Consider y = cos-1(sin x):
I got dy/dx = +/- 1, but my textbook only mentions -1 as a solution. Here's how they arrived at it:
y = cos-1(sin x) = cos-1(cos(π/2-x)) = π/2 - x
=> dy/dx = -1
I got +/- 1 because I used the chain rule and ended up with a square root factor.
Here's How arrived at the solution:
Plotting the graph of dy/dx confirms that both +1 and -1 are solutions (at mutually exclusive intervals) Graph.
I have seen more similar problems, all involving finding the derivative of some inverse trigonometric function (another example).
I couldn't find a way to find when does the derivative appears as positive or negative. Is there any way to find it (without plotting a graph)?
You have a good solution method right up to the point where you lose track of which sign to write in front of the answer. The solution is simple: do not use $\pm\cos x$ as a substitution for $\sqrt{\cos^2 x}$.
A more accurate substitution is $\sqrt{\cos^2 x} = \lvert \cos x \rvert.$
The answer, in fact, is
$$ \frac{\mathrm dy}{\mathrm dx} = - \frac{\cos}{\sqrt{\cos^2 x}} = - \frac{\cos}{\lvert \cos x \rvert} = -\operatorname{sgn}(\cos x)$$
(where $\operatorname{sgn}$ is the "sign" function), restricted to the domain $\mathbb R \setminus \{ x \mid \cos x = 0\}$. That is, the derivative is defined for all real numbers except the odd multiples of $\frac\pi2,$ where $\cos x = 0$ and the function $\arccos(\sin x)$ is not differentiable.
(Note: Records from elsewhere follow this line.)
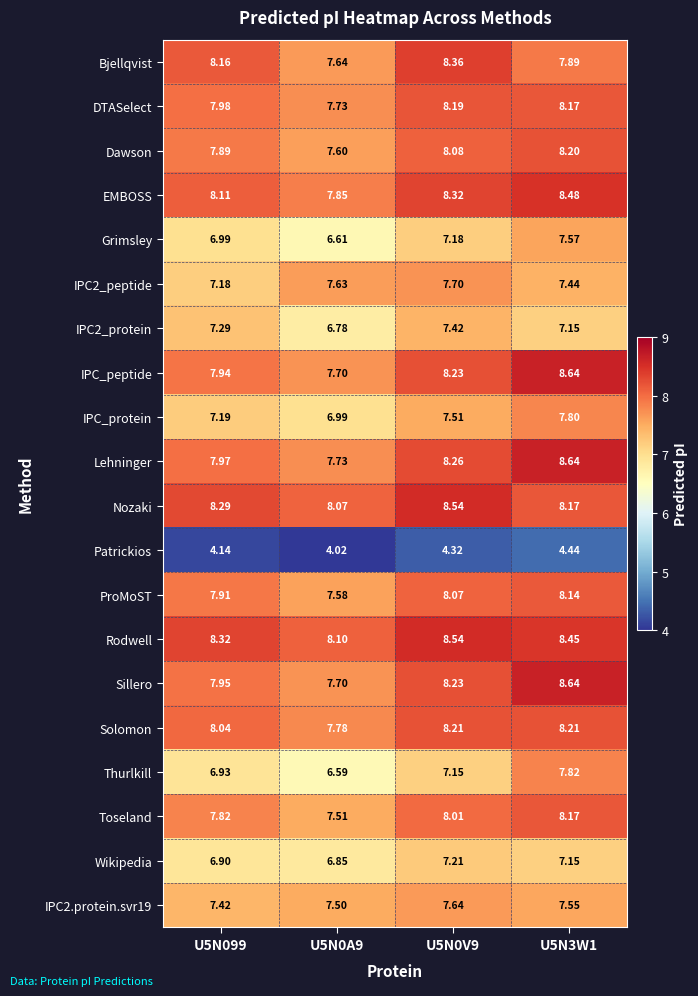

Is the value of Sillero at U5N0A9 greater than the value of Solomon at U5N099?

No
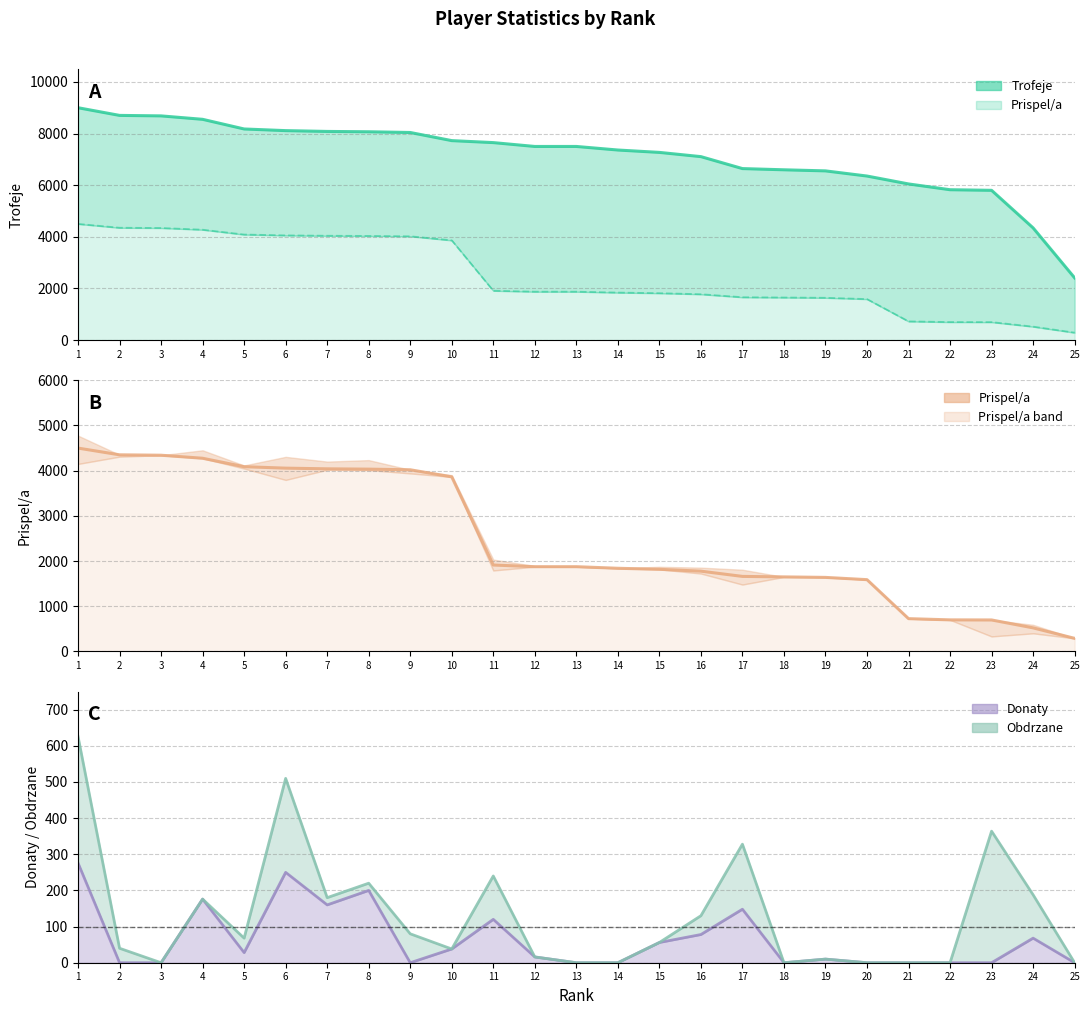

Rank the categories by value from lowest to highest.

25, 24, 23, 22, 21, 20, 19, 18, 17, 16, 15, 14, 12, 13, 11, 10, 9, 8, 7, 6, 5, 4, 3, 2, 1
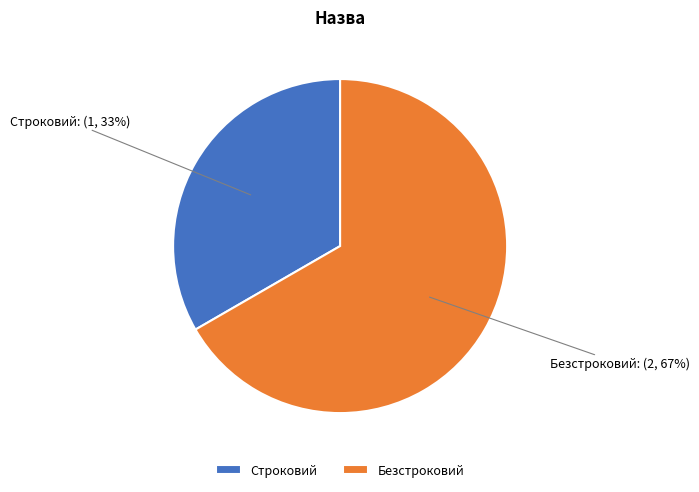

Rank the categories by value from highest to lowest.

Безстроковий, Строковий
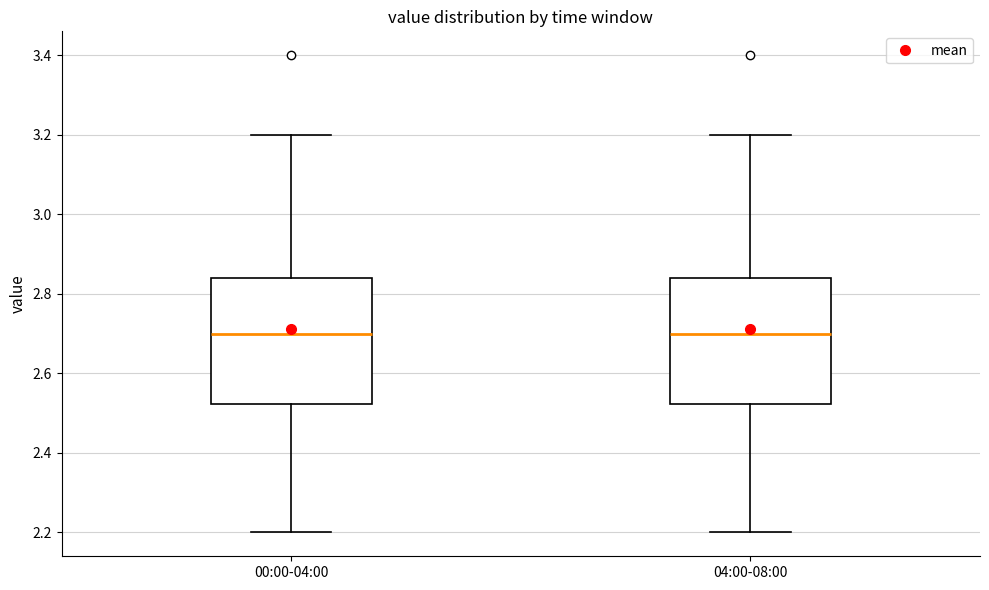

Where is the upper edge of the box for 00:00-04:00 on the y-axis? The values are not printed on the chart, so give them approximately, as read against the axis.

2.84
Note that $\operatorname{sgn}(t)$ is usually defined to return $+1$, $-1$, or $0$ depending on whether $t$ is positive, negative, or zero (respectively), but in this exercise we will only ever see non-zero values of $\cos x$. You could also just leave the answer in the form $-\frac{\cos}{\lvert \cos x \rvert}$, which in my opinion is good enough (perhaps even better, since it makes the domain restriction obvious).